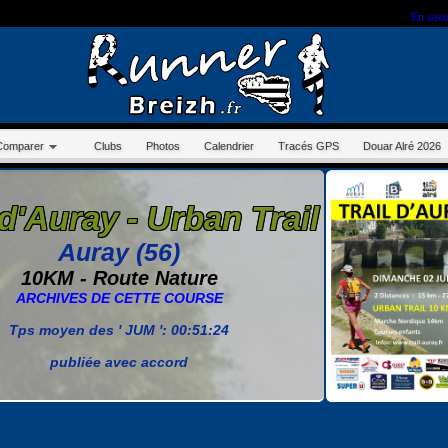
r sur ce site, vous nous autorisez à déposer un cookie à des fins de mesure d'audience.
En savo
Comparer
Clubs
Photos
Calendrier
Tracés GPS
Douar Alré 2026
 d'Auray - Urban Trail
Auray (56)
10KM - Route Nature
ARCHIVES DE CETTE COURSE
Tps moyen des ' JUM ': 00:51:24
publiée avec accord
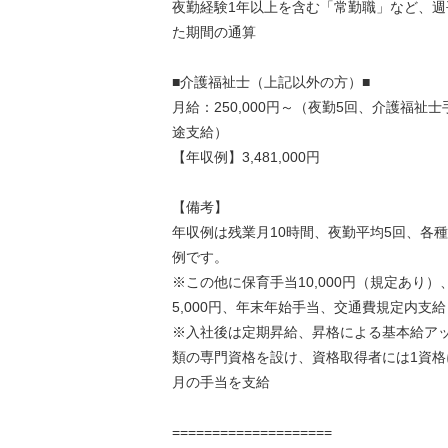
夜勤経験1年以上を含む「常勤職」など、週
た期間の通算
■介護福祉士（上記以外の方）■
月給：250,000円～（夜勤5回、介護福祉
途支給）
【年収例】3,481,000円
【備考】
年収例は残業月10時間、夜勤平均5回、各
例です。
※この他に保育手当10,000円（規定あり
5,000円、年末年始手当、交通費規定内支給
※入社後は定期昇給、昇格による基本給アッ
類の専門資格を設け、資格取得者には1資格に
月の手当を支給
====================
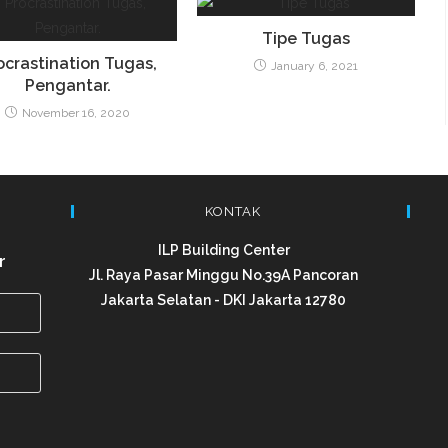
Tipe Tugas
ocrastination Tugas,
January 6, 2021
Pengantar.
November 16, 2020
KONTAK
ILP Building Center
r
Jl. Raya Pasar Minggu No.39A Pancoran
Jakarta Selatan - DKI Jakarta 12780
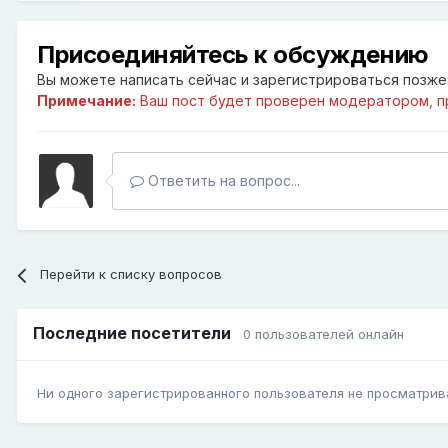
Присоединяйтесь к обсуждению
Вы можете написать сейчас и зарегистрироваться позже. 
Примечание:
Ваш пост будет проверен модератором, п
Ответить на вопрос...
Перейти к списку вопросов
Последние посетители
0 пользователей онлайн
Ни одного зарегистрированного пользователя не просматрив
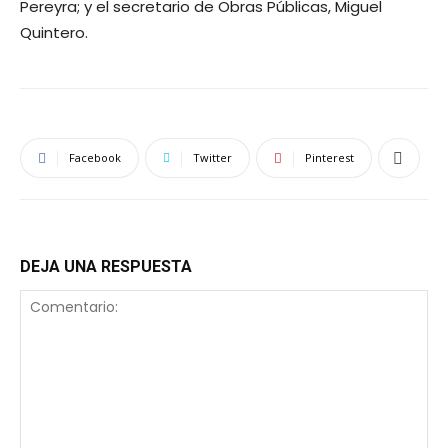
Pereyra; y el secretario de Obras Públicas, Miguel
Quintero.
Facebook
Twitter
Pinterest
DEJA UNA RESPUESTA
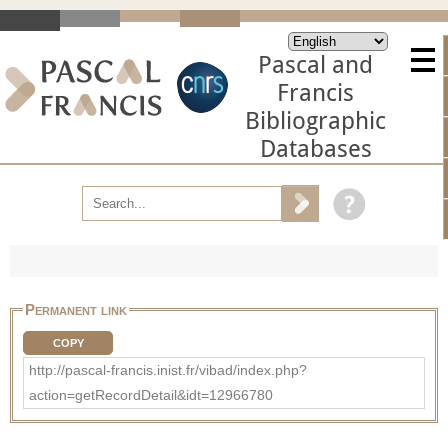
Pascal and
Francis
Bibliographic
Databases
Permanent link
COPY
http://pascal-francis.inist.fr/vibad/index.php?
action=getRecordDetail&idt=12966780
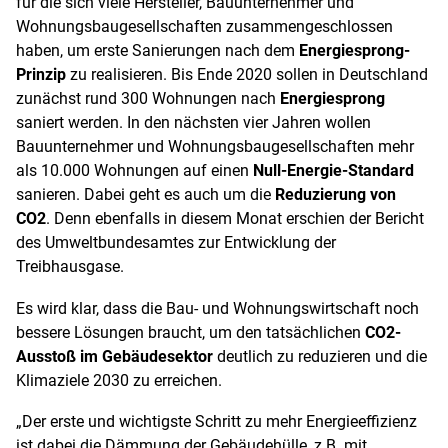
für die sich viele Hersteller, Bauunternehmer und
Wohnungsbaugesellschaften zusammengeschlossen
haben, um erste Sanierungen nach dem
Energiesprong-
Prinzip
zu realisieren. Bis Ende 2020 sollen in Deutschland
zunächst rund 300 Wohnungen nach
Energiesprong
saniert werden. In den nächsten vier Jahren wollen
Bauunternehmer und Wohnungsbaugesellschaften mehr
als 10.000 Wohnungen auf einen
Null-Energie-Standard
sanieren. Dabei geht es auch um die
Reduzierung von
CO
2
. Denn ebenfalls in diesem Monat erschien der Bericht
des Umweltbundesamtes zur Entwicklung der
Treibhausgase.
Es wird klar, dass die Bau- und Wohnungswirtschaft noch
bessere Lösungen braucht, um den tatsächlichen
CO
2
-
Ausstoß im Gebäudesektor
deutlich zu reduzieren und die
Klimaziele 2030 zu erreichen.
„Der erste und wichtigste Schritt zu mehr Energieeffizienz
ist dabei die Dämmung der Gebäudehülle, z.B. mit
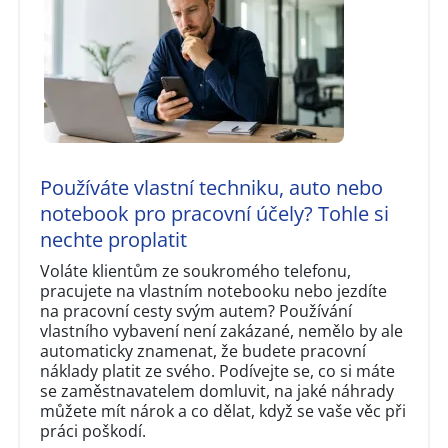
Používáte vlastní techniku, auto nebo
notebook pro pracovní účely? Tohle si
nechte proplatit
Voláte klientům ze soukromého telefonu,
pracujete na vlastním notebooku nebo jezdíte
na pracovní cesty svým autem? Používání
vlastního vybavení není zakázané, nemělo by ale
automaticky znamenat, že budete pracovní
náklady platit ze svého. Podívejte se, co si máte
se zaměstnavatelem domluvit, na jaké náhrady
můžete mít nárok a co dělat, když se vaše věc při
práci poškodí.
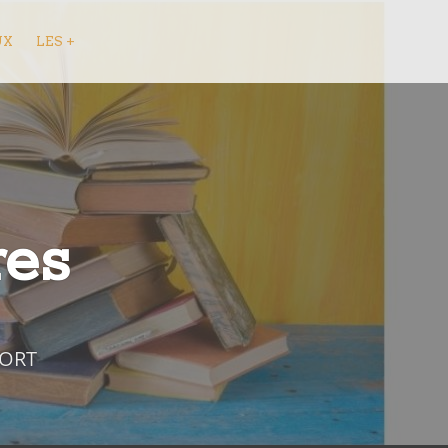
UX
LES +
res
FORT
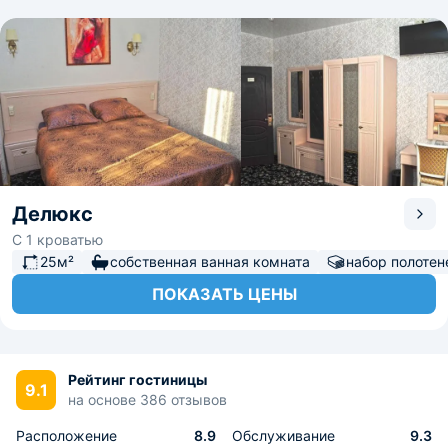
Делюкс
C 1 кроватью
25м²
собственная ванная комната
набор полотен
ПОКАЗАТЬ ЦЕНЫ
Рейтинг гостиницы
9.1
на основе 386 отзывов
Расположение
8.9
Обслуживание
9.3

Aim of the task:
Check the data for the word "Bauunternehmer" and pull out the lines that have it.

Task result:
für die sich viele Hersteller, Bauunternehmer und
Bauunternehmer und Wohnungsbaugesellschaften mehr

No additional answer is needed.